■ DIRECTIVE:
Copy the records from their start through the line containing "## Solution", switching "AWS" to "Amazon Web Services" and leaving everything else unchanged.

■ DATA EXCERPTS:
——————————
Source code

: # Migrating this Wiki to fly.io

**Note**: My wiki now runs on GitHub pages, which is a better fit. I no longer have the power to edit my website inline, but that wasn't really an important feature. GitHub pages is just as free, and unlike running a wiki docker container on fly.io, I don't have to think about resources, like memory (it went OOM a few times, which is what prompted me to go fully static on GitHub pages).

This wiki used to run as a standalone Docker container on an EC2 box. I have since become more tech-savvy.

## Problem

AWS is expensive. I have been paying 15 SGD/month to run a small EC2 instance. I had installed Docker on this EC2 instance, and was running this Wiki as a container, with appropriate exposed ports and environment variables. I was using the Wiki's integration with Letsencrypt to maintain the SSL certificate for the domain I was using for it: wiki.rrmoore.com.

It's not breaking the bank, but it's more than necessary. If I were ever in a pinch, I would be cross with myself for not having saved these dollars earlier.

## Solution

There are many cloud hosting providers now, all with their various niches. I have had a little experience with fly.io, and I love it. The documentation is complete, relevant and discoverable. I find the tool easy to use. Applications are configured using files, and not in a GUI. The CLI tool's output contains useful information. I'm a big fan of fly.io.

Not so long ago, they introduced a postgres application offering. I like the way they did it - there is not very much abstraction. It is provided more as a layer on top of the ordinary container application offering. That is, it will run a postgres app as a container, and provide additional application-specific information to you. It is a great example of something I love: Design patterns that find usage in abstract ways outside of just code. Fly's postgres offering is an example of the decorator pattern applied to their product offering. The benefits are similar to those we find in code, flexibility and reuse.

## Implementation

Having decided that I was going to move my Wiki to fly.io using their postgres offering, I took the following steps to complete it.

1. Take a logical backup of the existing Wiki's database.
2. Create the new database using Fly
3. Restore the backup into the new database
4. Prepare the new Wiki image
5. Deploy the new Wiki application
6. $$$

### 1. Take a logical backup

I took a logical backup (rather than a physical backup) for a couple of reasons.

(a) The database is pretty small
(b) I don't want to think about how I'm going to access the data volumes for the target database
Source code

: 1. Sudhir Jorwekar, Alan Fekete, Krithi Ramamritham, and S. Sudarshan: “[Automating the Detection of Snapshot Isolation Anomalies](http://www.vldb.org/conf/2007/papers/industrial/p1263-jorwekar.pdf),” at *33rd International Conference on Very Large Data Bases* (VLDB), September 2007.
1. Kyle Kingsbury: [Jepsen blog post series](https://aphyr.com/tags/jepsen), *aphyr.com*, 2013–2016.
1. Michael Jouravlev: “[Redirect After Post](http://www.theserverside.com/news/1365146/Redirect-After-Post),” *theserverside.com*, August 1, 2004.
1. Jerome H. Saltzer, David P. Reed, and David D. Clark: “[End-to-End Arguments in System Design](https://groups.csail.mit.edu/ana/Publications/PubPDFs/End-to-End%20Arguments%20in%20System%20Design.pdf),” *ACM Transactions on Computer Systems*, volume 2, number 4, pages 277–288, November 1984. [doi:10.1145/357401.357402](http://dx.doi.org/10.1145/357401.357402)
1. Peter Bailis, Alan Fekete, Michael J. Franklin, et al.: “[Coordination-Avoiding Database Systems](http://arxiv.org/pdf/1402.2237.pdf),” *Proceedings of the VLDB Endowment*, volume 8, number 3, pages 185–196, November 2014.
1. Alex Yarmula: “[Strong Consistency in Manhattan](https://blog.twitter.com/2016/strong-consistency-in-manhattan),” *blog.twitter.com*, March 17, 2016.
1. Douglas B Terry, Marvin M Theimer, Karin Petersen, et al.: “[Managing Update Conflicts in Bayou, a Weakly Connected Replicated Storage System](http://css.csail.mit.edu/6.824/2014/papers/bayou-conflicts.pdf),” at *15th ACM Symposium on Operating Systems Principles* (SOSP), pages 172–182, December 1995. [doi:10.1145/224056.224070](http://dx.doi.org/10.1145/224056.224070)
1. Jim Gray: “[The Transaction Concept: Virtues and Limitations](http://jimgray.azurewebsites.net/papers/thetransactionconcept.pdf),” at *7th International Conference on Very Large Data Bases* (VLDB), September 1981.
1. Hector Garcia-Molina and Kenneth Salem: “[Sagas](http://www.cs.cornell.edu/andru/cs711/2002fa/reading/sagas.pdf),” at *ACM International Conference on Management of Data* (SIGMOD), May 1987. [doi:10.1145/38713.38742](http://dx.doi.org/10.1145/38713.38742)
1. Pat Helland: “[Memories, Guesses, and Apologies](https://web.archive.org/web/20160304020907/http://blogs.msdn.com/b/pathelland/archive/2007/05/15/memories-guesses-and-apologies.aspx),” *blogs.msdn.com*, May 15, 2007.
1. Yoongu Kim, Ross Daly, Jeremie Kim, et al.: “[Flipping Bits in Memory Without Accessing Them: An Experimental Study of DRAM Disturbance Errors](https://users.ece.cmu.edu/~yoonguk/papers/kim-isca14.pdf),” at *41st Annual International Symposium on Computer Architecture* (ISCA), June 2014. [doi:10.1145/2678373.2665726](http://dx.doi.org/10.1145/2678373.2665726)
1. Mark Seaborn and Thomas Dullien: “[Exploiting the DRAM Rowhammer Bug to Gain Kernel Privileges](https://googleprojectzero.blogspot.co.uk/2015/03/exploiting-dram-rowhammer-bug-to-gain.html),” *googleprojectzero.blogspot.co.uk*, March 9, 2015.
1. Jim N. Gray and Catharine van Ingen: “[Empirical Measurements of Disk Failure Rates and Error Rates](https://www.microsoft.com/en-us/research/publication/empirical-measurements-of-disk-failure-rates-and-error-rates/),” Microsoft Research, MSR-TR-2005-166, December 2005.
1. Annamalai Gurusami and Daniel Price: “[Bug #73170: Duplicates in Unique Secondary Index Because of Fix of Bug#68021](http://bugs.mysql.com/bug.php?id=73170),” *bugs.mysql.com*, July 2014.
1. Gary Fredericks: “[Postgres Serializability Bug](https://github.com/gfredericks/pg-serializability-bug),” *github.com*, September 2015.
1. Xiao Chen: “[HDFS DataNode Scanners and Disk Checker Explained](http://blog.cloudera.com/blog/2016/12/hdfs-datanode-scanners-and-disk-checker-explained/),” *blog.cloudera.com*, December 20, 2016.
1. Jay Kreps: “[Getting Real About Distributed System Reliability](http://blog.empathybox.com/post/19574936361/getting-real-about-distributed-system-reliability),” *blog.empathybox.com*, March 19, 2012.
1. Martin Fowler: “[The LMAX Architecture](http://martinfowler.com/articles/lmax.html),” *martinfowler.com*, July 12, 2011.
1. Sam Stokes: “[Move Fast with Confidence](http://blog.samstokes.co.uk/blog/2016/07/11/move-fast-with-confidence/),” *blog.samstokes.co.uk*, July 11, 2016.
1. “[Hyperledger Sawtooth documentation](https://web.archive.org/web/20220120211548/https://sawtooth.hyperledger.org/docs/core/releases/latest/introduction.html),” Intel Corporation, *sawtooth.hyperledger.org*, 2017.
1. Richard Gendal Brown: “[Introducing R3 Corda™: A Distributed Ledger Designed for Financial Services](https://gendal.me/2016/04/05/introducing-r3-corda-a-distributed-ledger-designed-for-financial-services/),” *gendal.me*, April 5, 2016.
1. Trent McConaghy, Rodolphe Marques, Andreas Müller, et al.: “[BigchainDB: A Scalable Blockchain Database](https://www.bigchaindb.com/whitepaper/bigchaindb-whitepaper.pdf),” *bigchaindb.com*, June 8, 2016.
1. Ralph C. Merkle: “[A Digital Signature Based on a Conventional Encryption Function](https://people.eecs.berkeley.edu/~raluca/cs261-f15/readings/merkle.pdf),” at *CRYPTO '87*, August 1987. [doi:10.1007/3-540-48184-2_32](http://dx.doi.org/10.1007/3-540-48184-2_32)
——————————
■ ANSWER BELOW:
Source code

: # Migrating this Wiki to fly.io

**Note**: My wiki now runs on GitHub pages, which is a better fit. I no longer have the power to edit my website inline, but that wasn't really an important feature. GitHub pages is just as free, and unlike running a wiki docker container on fly.io, I don't have to think about resources, like memory (it went OOM a few times, which is what prompted me to go fully static on GitHub pages).

This wiki used to run as a standalone Docker container on an EC2 box. I have since become more tech-savvy.

## Problem

Amazon Web Services is expensive. I have been paying 15 SGD/month to run a small EC2 instance. I had installed Docker on this EC2 instance, and was running this Wiki as a container, with appropriate exposed ports and environment variables. I was using the Wiki's integration with Letsencrypt to maintain the SSL certificate for the domain I was using for it: wiki.rrmoore.com.

It's not breaking the bank, but it's more than necessary. If I were ever in a pinch, I would be cross with myself for not having saved these dollars earlier.

## Solution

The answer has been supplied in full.